• [Text provided]:
Newsom and lawmakers finalized negotiations on the school bill over the weekend before the administration altered the tier requirements. The changes announced Wednesday are “kind of not fair” to those who negotiated the deal, Assemblywoman Lorena Gonzalez said.

“If we are going to change the tiers and suddenly everyone is in red tier, that changes the classes that have to be open, the number of classes and the testing cadences,” the San Diego Democrat said Thursday just before the Legislature voted on the bill. “So, if you get calls from your teachers union a little upset, they have the right to be upset. You don’t negotiate a deal and change the parameters of that deal on the day we are voting on it.”

Despite the critique, Gonzalez voted with the vast majority of lawmakers to pass the bill. Just four Republicans voted against it. Newsom says he plans to sign it into law Friday.

Joe Boyd, executive director of the California Teachers Association, said he doesn’t know what to expect come fall. He said the governor’s change to the definition of the red tier makes things more complicated.

“We’ve changed the meaning of what it means to be in a tier now three times,” he said Thursday, speaking on a panel with the Public Policy Institute of California. “At some point, we have to have some consistency of what to expect.”

Dr. John Swartzberg, an infectious disease expert at UC Berkeley, said it’s appropriate for the Newsom administration to be constantly updating and improving its response to the coronavirus, so changes to the tier system aren’t necessarily bad. But he said he sees a problem with the justification for the change announced this week.

Vaccines should be making the community safer by reducing the rate of coronavirus cases, he said. The faster we vaccinate people, the faster we should be able to reopen the economy as case rates drop.

But he said he doesn’t agree with the administration’s logic that more vaccines should allow for reopening businesses with higher rates of coronavirus still circulating.

Vaccines make the community safer by reducing the number of cases, he said. They don’t necessarily make it safer to live in a community that still has high case rates, he said.

“I’m not sure that completely computes,” he said.

Swartzberg said he agrees with the administration’s decision to prioritize vaccines for disadvantaged parts of the state. Targeting vaccines to areas where the virus is spreading the most is the most effective way to quell the virus’ spread.

“I completely agree with this approach of devoting a large swathe of our vaccine to that population,” he said. “It makes not only that population much safer, but all of us much safer.”

Ghaly said about 1.6 million doses – 17% of vaccines administered across California – have been given to residents in the lowest quartile of the Healthy Places Index, compared to 34% among residents in the highest quartile.

Many advocates and health experts have praised the Newsom administration’s focus on prioritizing disadvantaged communities, which are disproportionately home to Latinos and other people of color.

As the state’s largest ethnic group, Latinos make up nearly 40% of the state’s population. But the most recent data from California shows they only make up 17% of people who have received their first vaccine does.

Newsom referenced the pandemic’s unequal toll on Latino communities during a Thursday press conference.

“It doesn’t get as much attention as it deserves,” Newsom said. “But when you look today at the total impact of this pandemic over the last year, 55% of those that have tested positive in this state ... happen to be Latino. Forty-six percent of the deaths happen to be Latino.”

Ensuring Latinos get more vaccines is a step in the right direction, said Sonja Diaz, director of the UCLA Latino Policy and Politics Initiative.

“Communities of color are keeping the economy afloat, and prioritizing them is not only the right thing to do, but an economic imperative,” Diaz said in a written statement. “The state’s new approach is the right step to stop the bleeding and affirm that Californians of color are not collateral damage but the catalysts to recovery. California has a responsibility to those communities to get them help first and fast.”

The Bee’s Michael McGough, Kim Bojórquez, Lara Korte and Hannah Wiley contributed to this report.

• [Work instruction A]: In the news report, how many Republicans voted against the school bill?
• [Work instruction B]: Repeat the portion of the news report starting with "Dr. John Swartzberg, an" and going on through "case rates drop.".
The data after this has no connection to the news report.

• [Data section]:

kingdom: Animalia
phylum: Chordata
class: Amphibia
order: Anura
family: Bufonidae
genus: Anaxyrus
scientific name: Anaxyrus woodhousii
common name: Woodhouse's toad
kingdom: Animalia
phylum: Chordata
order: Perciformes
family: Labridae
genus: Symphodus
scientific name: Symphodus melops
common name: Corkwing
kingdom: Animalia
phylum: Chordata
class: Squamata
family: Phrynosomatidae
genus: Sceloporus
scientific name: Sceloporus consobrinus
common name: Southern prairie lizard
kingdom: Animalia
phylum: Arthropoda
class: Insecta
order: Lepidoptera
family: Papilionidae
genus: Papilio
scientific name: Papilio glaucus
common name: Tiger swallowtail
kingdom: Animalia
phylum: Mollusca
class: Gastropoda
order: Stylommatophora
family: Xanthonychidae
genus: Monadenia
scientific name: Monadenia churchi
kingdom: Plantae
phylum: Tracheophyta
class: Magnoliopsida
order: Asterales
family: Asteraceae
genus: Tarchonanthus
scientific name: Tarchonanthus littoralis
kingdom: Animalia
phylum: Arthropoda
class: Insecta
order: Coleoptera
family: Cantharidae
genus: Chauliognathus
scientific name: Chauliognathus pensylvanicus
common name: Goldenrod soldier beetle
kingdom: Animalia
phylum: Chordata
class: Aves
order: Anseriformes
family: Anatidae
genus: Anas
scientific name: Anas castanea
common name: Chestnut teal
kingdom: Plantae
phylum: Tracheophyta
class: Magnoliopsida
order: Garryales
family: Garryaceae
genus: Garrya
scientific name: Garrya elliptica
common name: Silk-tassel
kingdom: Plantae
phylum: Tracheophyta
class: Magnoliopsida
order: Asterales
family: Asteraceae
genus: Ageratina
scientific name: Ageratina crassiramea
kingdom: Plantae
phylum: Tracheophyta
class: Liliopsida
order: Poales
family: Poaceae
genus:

• [Your response A]: Four.

• [Your response B]:
Dr. John Swartzberg, an infectious disease expert at UC Berkeley, said it’s appropriate for the Newsom administration to be constantly updating and improving its response to the coronavirus, so changes to the tier system aren’t necessarily bad. But he said he sees a problem with the justification for the change announced this week.

Vaccines should be making the community safer by reducing the rate of coronavirus cases, he said. The faster we vaccinate people, the faster we should be able to reopen the economy as case rates drop.